# P3 900Mhz oder Celeron 1100Mhz



## Geopard (20. März 2008)

Hallo zusammen,

ich nutze als Zweitrechner einen alten Pentium3 mit 900Mhz. Jetzt habe ich einen PC geschenkt bekommen, in dem ein Celeron mit 1100Mhz seine Arbeit verrichtet.

Sollte ich die CPU tauschen oder ist der Pentium3, trotz der 200Mhz weniger, schneller?

Danke für eure Antworten!


----------



## y33H@ (20. März 2008)

Der Pentium3 ist im Normalfall schneller oder zumindest ebenbürtig.

cYa


----------



## Stefan Payne (20. März 2008)

Naja, ich glaub hier war der Unterschied nicht so groß als das der P3 schneller wäre...

Der Sellerie dürft hier ein Tick schneller sein, allerdings:
Wenn du beide hast, warum probiersts nicht aus?!


----------



## Captain Future (20. März 2008)

Welcher schneller ist, hängt davon ab, ob es ein 128-kiB-Celeron in 0,18µ und FCPGA-Package ist oder ein 256-kiB-Modell in 0,13µ und FCPGA2. Letzterer ist schneller, der erste nicht.


----------



## Geopard (20. März 2008)

Stefan Payne schrieb:


> Der Sellerie dürft hier ein Tick schneller sein, allerdings:
> Wenn du beide hast, warum probiersts nicht aus?!



Wollte erst mal sicher gehen, dass beide annähernd gleich schnell sind. Hätte ich hier gelesen, dass eine CPU viel langsamer ist, hätte ich mir die "CPU-wechsel-dich"-Aktion erstmal erspart. Der P3 ist nämlich in einem etwas unzugänglichen Gehäuse verbaut...




			Dieser Inhalt steht nur eingeloggten Mitgliedern zur Verfügung.

_Eingabedaten_
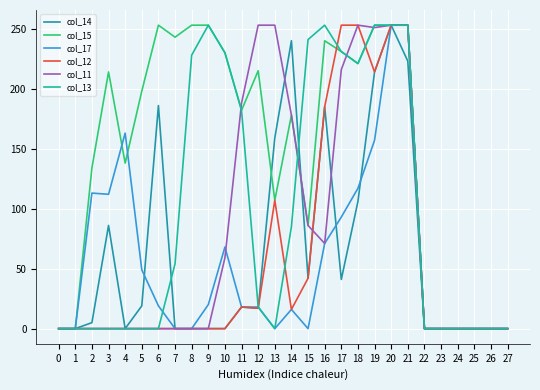

How many lines are shown in the chart?

6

_Arbeitsanweisung_
Schreibe aus dem Forumsthread zu Pentium3 und Celeron alles von „ich nutze als“ bis hinunter zu „oder zumindest ebenbürtig.“ wortgetreu ab.

_Die Antwort_
ich nutze als Zweitrechner einen alten Pentium3 mit 900Mhz. Jetzt habe ich einen PC geschenkt bekommen, in dem ein Celeron mit 1100Mhz seine Arbeit verrichtet.

Sollte ich die CPU tauschen oder ist der Pentium3, trotz der 200Mhz weniger, schneller?

Danke für eure Antworten!


----------



## y33H@ (20. März 2008)

Der Pentium3 ist im Normalfall schneller oder zumindest ebenbürtig.